While this post has focused on the shortcomings on the Math side of the June SAT, it’s also worth noting that four “verbal” questions (2 Reading, 2 Writing) were deemed unscorable, effectively reducing the denominator of every student’s ERW raw point ratio. College Board insists this had no impact on scaled scores (what about time spent answering these scrapped items?) but it’s another reason why the June 2018 SAT will not be remembered as one of College Board’s finest pieces of work.
Instead, concerns grow as stakeholders — students, parents, counselors, and even colleges — question if the SAT is losing its way. Compass is quick to defend the SAT when it is wrongly blamed, but we’ve also written about its owner’s missteps which have seemed to increase since 2012 when current leadership assumed power. Significant internal changes have occurred in recent years, including the loss of key members of the SAT team and the reclaiming of test construction from ETS, which had long been subcontracted to create tests. It seems College Board may be learning the hard way how difficult the job really is.

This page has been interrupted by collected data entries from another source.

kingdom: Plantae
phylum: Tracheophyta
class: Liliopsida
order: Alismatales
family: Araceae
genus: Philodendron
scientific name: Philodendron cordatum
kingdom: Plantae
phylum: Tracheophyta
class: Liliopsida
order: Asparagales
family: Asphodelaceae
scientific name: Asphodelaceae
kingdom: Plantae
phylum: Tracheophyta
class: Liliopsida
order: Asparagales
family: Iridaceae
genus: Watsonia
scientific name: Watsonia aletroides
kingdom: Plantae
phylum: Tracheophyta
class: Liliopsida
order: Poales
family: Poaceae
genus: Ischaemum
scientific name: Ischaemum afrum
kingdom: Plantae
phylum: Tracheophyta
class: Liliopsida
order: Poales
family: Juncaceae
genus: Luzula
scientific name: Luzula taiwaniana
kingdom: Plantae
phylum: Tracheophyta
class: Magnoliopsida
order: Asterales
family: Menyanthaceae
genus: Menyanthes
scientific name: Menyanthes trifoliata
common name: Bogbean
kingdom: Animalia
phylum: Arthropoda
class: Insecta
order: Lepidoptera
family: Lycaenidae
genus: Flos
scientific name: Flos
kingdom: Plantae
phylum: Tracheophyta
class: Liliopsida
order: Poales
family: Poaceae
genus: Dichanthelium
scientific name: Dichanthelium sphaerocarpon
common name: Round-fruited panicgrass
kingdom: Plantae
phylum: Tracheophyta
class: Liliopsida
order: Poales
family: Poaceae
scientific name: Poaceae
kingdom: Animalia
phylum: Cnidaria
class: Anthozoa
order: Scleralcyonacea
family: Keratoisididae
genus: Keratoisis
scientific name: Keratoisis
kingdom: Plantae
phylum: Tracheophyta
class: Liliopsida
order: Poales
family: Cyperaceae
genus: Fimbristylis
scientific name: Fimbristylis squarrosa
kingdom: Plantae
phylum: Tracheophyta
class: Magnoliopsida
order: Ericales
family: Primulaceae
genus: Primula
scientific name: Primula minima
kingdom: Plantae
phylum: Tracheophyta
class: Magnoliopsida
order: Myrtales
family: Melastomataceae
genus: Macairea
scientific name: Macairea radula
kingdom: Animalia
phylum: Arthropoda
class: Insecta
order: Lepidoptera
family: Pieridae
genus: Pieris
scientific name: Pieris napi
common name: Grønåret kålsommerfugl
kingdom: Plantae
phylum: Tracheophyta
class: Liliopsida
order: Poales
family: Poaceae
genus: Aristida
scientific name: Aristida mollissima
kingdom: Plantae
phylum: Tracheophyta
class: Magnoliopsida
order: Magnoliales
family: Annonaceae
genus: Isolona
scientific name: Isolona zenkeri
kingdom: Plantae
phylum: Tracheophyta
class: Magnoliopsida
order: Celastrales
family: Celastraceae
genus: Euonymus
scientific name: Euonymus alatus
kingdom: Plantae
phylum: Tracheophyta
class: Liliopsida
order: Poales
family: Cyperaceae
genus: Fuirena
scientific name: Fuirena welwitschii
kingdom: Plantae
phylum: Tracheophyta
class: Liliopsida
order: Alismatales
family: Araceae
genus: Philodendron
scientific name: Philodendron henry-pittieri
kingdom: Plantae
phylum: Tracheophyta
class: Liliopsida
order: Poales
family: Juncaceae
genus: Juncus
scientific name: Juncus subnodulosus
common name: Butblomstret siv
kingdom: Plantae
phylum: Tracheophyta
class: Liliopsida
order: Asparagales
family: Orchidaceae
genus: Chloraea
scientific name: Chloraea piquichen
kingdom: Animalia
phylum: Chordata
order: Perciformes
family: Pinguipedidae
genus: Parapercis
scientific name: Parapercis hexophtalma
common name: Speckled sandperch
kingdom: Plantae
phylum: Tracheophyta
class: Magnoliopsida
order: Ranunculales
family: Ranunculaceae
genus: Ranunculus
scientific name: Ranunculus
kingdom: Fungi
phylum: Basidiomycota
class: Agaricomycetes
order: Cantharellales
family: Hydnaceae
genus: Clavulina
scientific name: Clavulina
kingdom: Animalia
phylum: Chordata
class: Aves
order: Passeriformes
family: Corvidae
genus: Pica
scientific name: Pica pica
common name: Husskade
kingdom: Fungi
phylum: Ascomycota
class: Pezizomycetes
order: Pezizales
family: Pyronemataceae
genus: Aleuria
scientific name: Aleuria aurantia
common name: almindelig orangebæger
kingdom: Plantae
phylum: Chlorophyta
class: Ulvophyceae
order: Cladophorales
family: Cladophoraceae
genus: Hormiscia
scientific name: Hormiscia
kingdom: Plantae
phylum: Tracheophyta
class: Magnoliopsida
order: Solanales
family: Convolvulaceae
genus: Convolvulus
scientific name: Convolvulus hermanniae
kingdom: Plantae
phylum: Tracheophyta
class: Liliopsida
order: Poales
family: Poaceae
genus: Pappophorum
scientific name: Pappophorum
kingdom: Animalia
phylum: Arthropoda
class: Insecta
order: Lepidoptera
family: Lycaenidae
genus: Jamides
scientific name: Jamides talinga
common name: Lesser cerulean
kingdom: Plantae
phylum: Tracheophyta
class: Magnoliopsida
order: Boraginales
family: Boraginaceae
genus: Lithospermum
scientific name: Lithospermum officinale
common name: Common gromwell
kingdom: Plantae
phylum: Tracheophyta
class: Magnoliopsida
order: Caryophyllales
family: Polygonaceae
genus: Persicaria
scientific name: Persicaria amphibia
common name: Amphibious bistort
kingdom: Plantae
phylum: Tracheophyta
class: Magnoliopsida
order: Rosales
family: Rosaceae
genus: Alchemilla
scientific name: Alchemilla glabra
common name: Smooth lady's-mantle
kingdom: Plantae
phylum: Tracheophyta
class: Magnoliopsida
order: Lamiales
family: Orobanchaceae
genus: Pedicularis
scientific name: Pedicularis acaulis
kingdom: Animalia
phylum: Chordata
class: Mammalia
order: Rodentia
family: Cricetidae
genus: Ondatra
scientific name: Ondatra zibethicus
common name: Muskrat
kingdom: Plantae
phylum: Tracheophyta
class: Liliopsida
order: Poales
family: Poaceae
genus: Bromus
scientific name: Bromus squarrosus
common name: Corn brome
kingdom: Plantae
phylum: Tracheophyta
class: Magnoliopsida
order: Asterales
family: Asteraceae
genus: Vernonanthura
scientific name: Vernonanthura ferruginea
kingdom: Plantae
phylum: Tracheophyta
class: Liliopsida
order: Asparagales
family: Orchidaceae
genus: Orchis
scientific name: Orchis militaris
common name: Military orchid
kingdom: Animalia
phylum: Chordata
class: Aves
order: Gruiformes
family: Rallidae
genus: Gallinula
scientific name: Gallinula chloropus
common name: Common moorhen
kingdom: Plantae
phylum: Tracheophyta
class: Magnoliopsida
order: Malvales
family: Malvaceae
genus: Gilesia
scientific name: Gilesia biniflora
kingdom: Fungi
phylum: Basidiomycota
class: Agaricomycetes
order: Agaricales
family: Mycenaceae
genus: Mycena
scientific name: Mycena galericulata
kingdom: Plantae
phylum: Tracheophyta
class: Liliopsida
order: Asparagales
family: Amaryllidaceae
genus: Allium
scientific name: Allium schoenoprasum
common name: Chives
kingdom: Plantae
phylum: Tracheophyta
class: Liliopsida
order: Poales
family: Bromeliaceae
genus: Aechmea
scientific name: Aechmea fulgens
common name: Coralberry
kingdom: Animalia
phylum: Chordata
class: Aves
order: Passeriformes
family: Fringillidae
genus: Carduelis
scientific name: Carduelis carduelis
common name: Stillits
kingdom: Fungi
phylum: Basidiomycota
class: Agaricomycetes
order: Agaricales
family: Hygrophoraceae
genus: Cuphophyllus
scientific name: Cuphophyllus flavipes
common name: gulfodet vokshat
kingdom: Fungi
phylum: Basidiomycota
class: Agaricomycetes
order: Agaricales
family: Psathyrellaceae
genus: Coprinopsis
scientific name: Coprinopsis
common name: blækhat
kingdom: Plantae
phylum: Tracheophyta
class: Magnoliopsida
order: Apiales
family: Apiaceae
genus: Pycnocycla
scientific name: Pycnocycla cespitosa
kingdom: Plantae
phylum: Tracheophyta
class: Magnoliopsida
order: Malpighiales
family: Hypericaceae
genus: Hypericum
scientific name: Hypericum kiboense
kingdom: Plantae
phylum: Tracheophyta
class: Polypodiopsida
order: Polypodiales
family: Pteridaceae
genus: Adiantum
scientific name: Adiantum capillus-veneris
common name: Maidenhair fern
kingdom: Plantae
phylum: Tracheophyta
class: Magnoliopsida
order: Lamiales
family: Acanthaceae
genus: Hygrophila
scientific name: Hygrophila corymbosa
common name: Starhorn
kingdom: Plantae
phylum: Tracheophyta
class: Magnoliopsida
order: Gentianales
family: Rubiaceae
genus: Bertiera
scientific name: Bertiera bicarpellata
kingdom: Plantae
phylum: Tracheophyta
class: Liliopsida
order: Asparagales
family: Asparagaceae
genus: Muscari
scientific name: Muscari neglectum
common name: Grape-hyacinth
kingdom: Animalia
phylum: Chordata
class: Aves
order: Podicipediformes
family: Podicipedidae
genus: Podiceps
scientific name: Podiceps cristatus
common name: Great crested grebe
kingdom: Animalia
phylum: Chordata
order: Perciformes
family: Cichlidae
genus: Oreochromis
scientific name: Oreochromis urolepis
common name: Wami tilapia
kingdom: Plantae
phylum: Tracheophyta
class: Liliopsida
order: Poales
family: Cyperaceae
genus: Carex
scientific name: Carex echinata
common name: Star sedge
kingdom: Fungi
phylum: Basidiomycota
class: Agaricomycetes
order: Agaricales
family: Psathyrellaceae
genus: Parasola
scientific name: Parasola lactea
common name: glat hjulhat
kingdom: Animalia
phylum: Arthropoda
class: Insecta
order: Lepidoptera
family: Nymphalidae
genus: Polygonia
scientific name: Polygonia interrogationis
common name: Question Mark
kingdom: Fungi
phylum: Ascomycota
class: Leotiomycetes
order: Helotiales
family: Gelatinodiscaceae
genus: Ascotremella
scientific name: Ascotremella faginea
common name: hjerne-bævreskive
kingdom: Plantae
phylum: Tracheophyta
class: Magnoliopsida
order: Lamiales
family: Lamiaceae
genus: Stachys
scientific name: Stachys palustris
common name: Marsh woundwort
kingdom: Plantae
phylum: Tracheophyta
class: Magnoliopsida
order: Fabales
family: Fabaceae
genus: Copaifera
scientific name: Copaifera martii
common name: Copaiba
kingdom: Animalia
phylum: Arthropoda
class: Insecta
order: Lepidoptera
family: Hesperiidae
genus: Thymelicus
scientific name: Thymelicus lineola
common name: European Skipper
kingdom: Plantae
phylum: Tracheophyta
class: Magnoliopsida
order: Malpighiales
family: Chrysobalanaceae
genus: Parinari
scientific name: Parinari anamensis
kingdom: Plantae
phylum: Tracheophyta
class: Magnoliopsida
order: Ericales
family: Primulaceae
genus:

As for advice for students unsure about their next steps — Score Choice, holding pat, re-testing, additional preparation — it should be a case-by-case discussion with an expert who can carefully examine a list of individual factors. We encourage you to schedule a call with a Compass director to discuss your specific plans for the fall.
I think the same phenomenon, possibly even worse, happened with the October SAT test. My daughter’s raw score on the October SAT test was 94 correct out of 96 questions on EBRW sections and 56 correct out of 58 questions on the Math section, and yet she received a 770 scaled score on each. Can it really be that missing only 2 questions out of 96 on the EBRW gets a 770 and missing only 2 questions out of 58 in math also gets a 770? That grading scale seems much tougher than even the June scale. What do others think?
You are correct. The Math scale wasn’t quite as harsh, but the Reading and Writing scales were. The Writing scale, in particular, may have been the most extreme that I have seen. This means that the set of questions used was very easy. If you haven’t seen our other post about this, you can read What Happens When an SAT is Too Easy. It’s unclear whether College Board has just had some poorly constructed exams (i.e. too easy) or whether there is a method to the madness.
Thank you for this very informative article. The topic is of particular interest to me this month.
Our eldest child took his first official SAT exam this June. While I feel that he did well, I can’t help but wonder if results could or should have been different. Are there multiple versions of the test administered on a particular date – or did every June test taker receive the same one?
On a side note, our son did receive a math score of 780 (missed one) on his June 2018 SAT – so at least some students are being given that score this go around.